Roma, pena ridotta a 30 anni per Seferovic: bruciò vive tre sorelline in un camper

Dall'ergastolo a 30 anni di reclusione. È quanto ha stabilito la giustizia per Seferovic, all'epoca dei fatti, 20enne, accusato di aver arso vive tre sorelline in un camper nel famoso rogo di Centocelle.

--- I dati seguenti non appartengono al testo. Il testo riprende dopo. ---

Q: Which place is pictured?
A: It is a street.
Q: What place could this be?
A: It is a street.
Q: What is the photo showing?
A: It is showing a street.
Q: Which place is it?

Roma, pena ridotta a 30 anni per Seferovic: bruciò vive tre sorelline in un camper

Condannato in primo grado all‘ergastolo, Serif Seferovic, dal carcere di Torino in cui è recluso, si è visto ridurre la pena a 30 anni di reclusione. Il ragazzo, all’epoca dei fatti, nel 2017, 20enne, partecipò al rogo di Centocelle, costato la vita alle sorelle Francesca, Angelica ed Elisabeth Halilovic. La riduzione della pena è avvenuta con la motivazione che non è stato possibile stabilire se Seferovic abbia lanciato materialmente le bottiglie incendiarie che hanno arso vive le tre povere sorelle.

Era stato il procuratore generale Giancarlo Amato ad avanzare la richiesta di una pena a trent’anni di reclusione anche se, ha specificato, questo “non deve far pensare a una ridotta responsabilità. Si è arrivati alla decisione solo in base all’applicazione di calcoli giuridici diversi“. Il ragazzo venne arrestato pochi giorni dopo ai terribili omicidi, a Torino, ma attorno all’incendio ruotano altri protagonisti: la cognata, Lizabeta Vicola, condannata a 20 anni di reclusione, e i fratelli di Serif, che sono riusciti a fuggire, sottraendosi all’arresto. Uno si troverebbe non in Italia ed un altro, Renato, in Bosnia.

Il rogo in cui hanno perso la vita le tre sorelle

L’episodio di quello che è stato ribattezzato dalla cronaca nera come rogo di Centocelle, risale al 10 maggio 2017. Era notte quando un incendio, divampato dopo il lancio di bottiglie molotov, distrusse completamente un camper in sosta nel parcheggio di un centro commerciale, nel quartiere est di Roma.

All’interno del mezzo viveva un’intera famiglia rom di 13 persone, 10 delle quali (madre, padre e 8 figli) riuscirono a salvarsi, mentre per 3 sorelle non ci fu nulla da fare. Le indagini si orientarono subito verso le tensioni tra 2 famiglie del campo nomadi di via Salviati: gli Halilovic e i Seferovic. 

Un’aggressione simile si era verificata solo alcuni giorni prima, quando due ordigni vennero lanciati contro la casa mobile della nonna delle vittime. Gli investigatori, pertanto, in breve tempo, riuscirono ad arrivare a Serif e Lizabeta.